AIM OF THE EXERCISE> Scan the following material for the string "right" and copy each line in which it appears.

= = = =

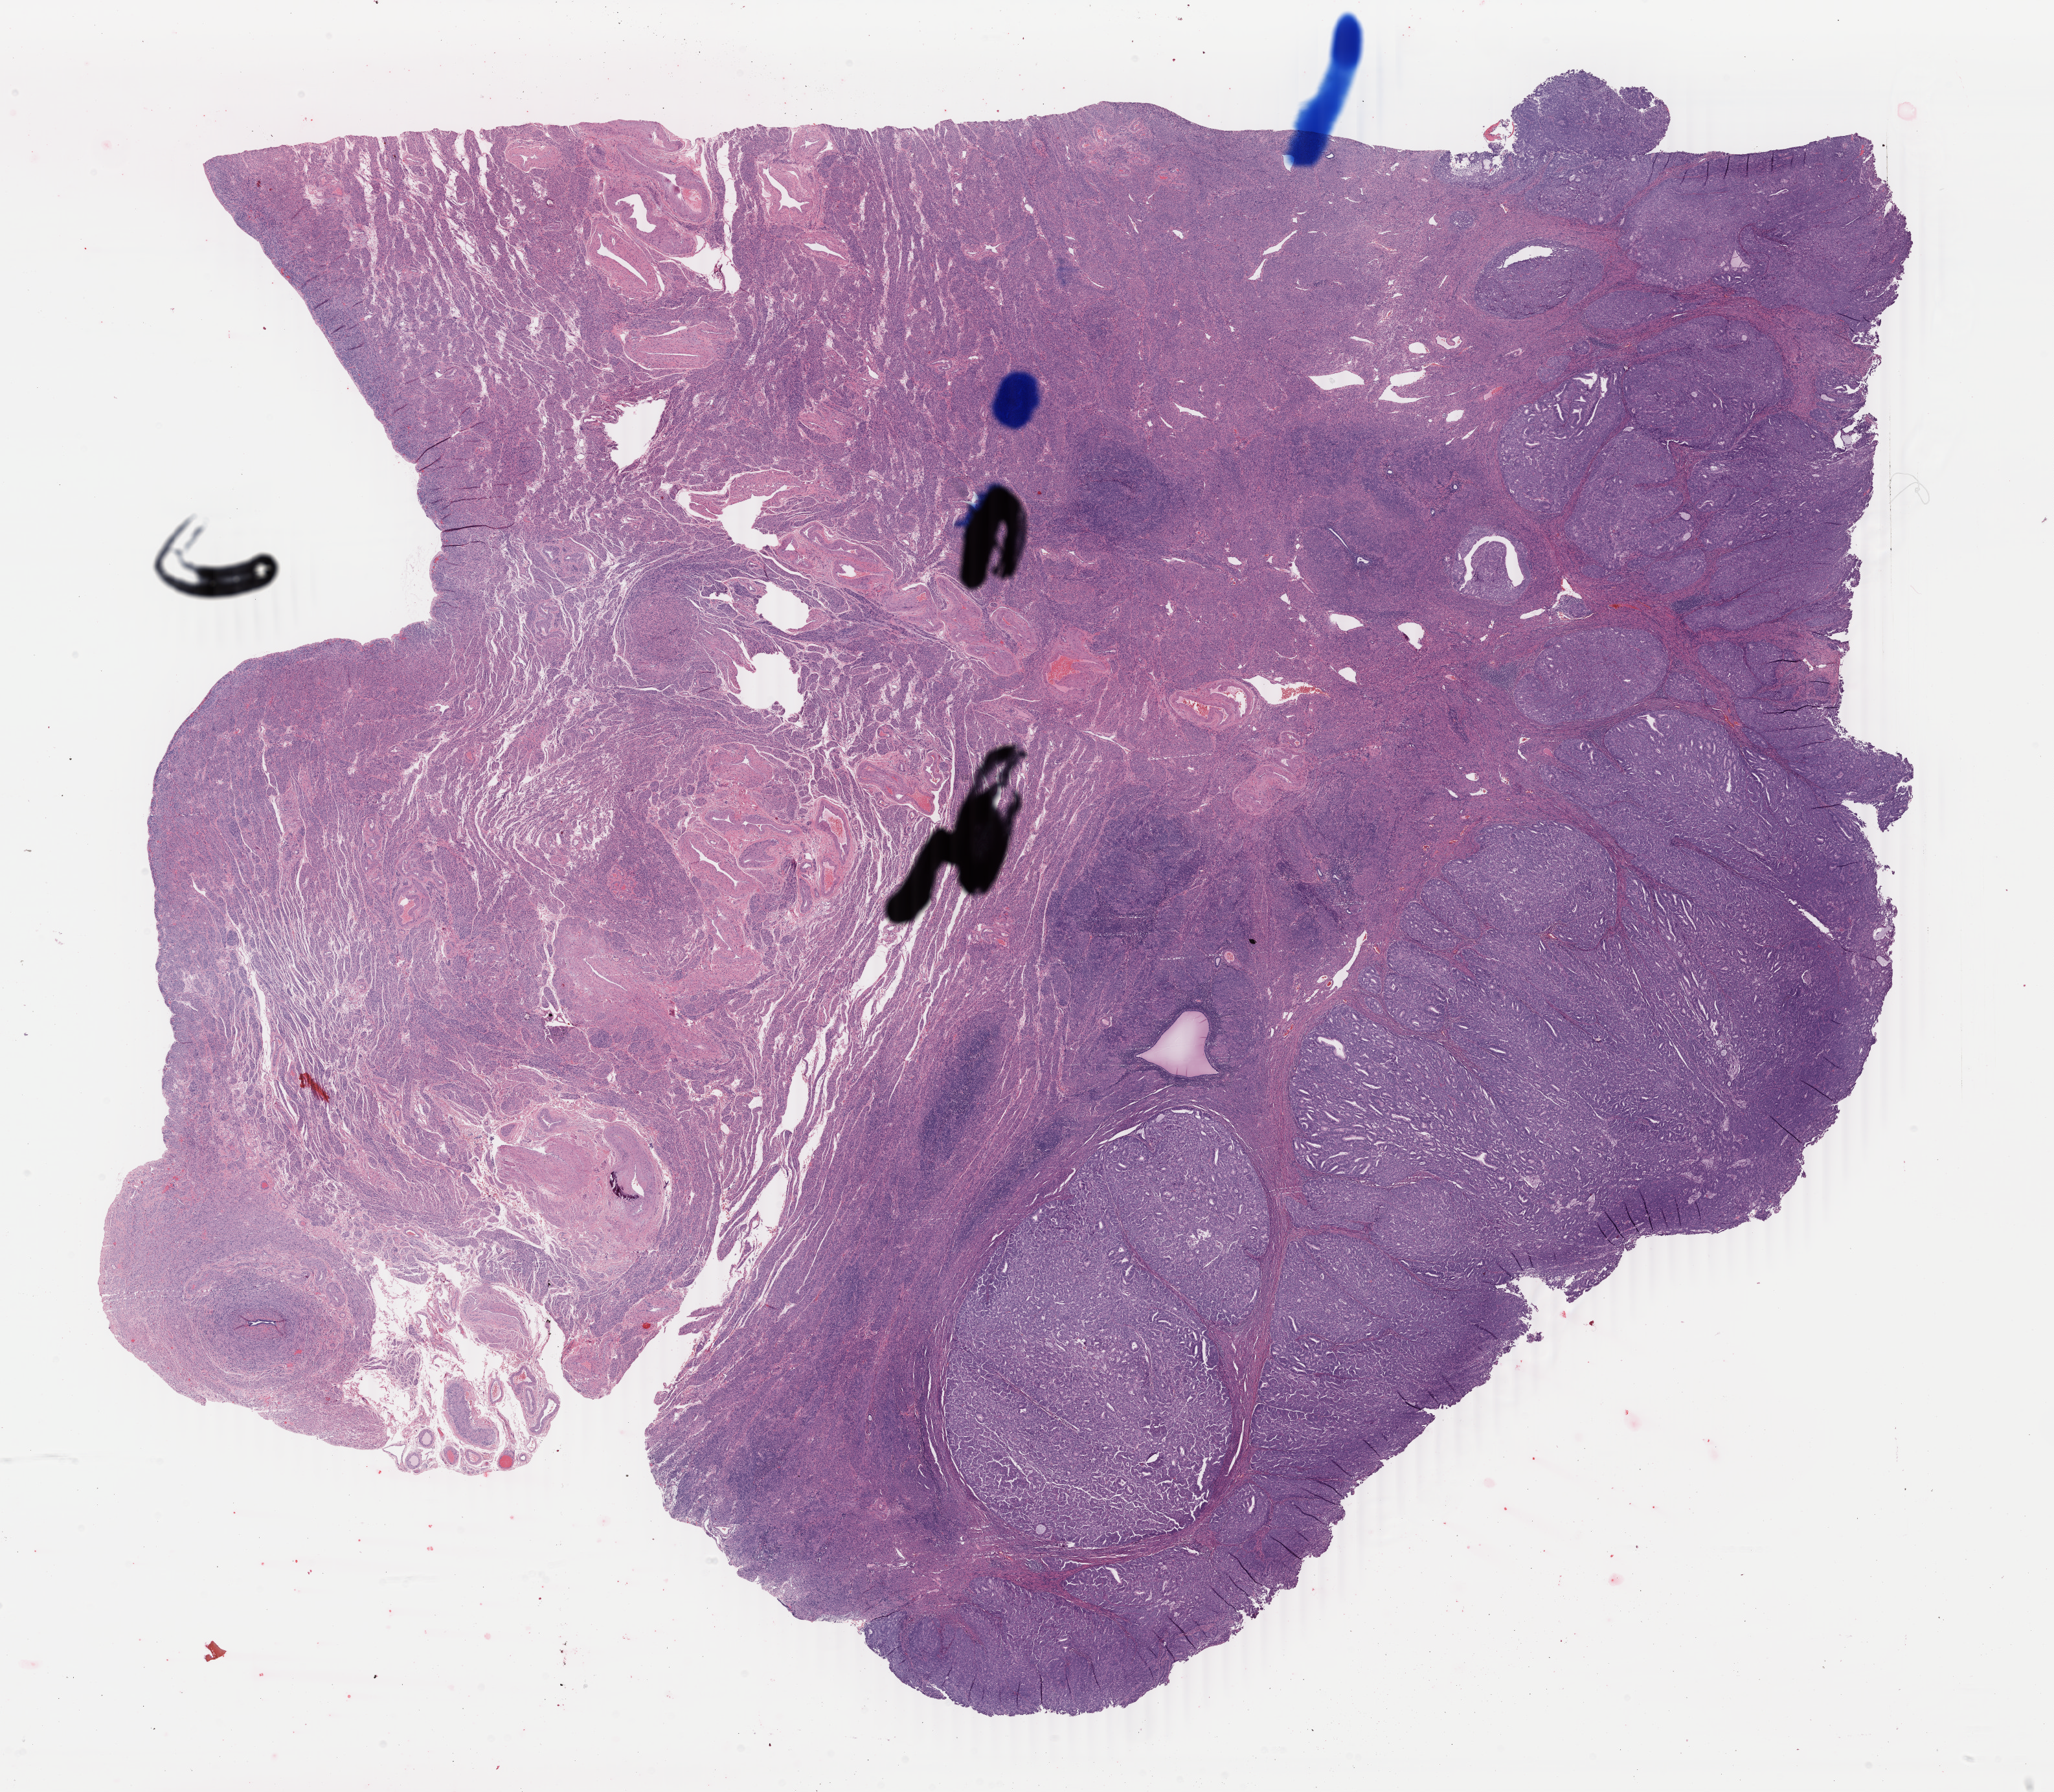
Digitized Hematoxylin and eosin (H&E) stained tissue section (whole slide), low-resolution overview of the scanned area, about 25.2 x 22.0 mm; FFPE section; sample: primary tumour, uterus. Patient sex: female. Histologic grade: G2 (moderately differentiated).
FIGO stage: II. Diagnosis: Endometrioid adenocarcinoma, NOS (endometrium).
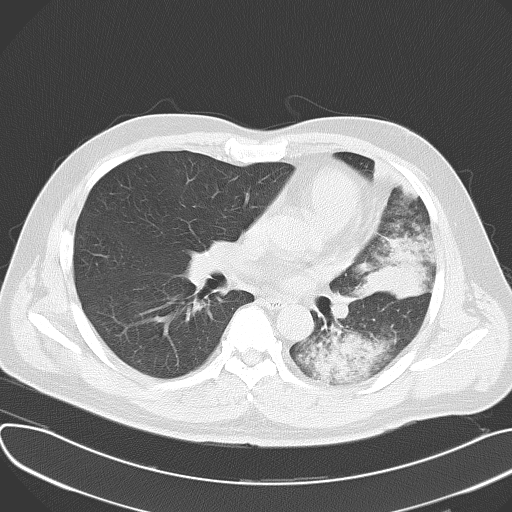
Chest CT, one axial slice; slice 34 of 62 in the series (ordered by position); reconstruction kernel B70f; lung window (W 1500 / L -600 HU); 5 mm slice thickness; 512 × 512 image matrix. Patient: male, 48 years. Case-level facts recorded for this patient, not image findings: clinical TNM (as recorded): T4 N0 M0.
Annotated regions visible in this slice (bounding box drawn by a radiologist):
- lung tumour (recorded histology: adenocarcinoma): bounding box <361,233,431,306> (left, top, right, bottom; pixels)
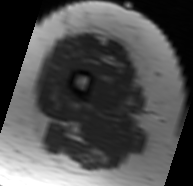
MRI of an extremity soft-tissue mass, one axial slice. Slice 14 of 91 in the series (ordered by position). MR volume resampled by the dataset authors to the PET/CT grid (not the native acquisition matrix). 3.27 mm slice thickness. 193 × 186 image matrix. Female patient. Case-level facts recorded for this patient, not image findings: histological type: malignant solitary fibrous tumor; grade: intermediate; site of the primary tumour: right thigh.
Structures marked on this image (expert contour drawn on MRI and transferred to this co-registered scan by the dataset authors):
- gross tumour volume including surrounding oedema: bounding box [x1, y1, x2, y2] px = [72, 37, 125, 72]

= = = =

RESPONSE TO THIS EXERCISE>
- lung tumour (recorded histology: adenocarcinoma): bounding box <361,233,431,306> (left, top, right, bottom; pixels)
MRI of an extremity soft-tissue mass, one axial slice. Slice 14 of 91 in the series (ordered by position). MR volume resampled by the dataset authors to the PET/CT grid (not the native acquisition matrix). 3.27 mm slice thickness. 193 × 186 image matrix. Female patient. Case-level facts recorded for this patient, not image findings: histological type: malignant solitary fibrous tumor; grade: intermediate; site of the primary tumour: right thigh.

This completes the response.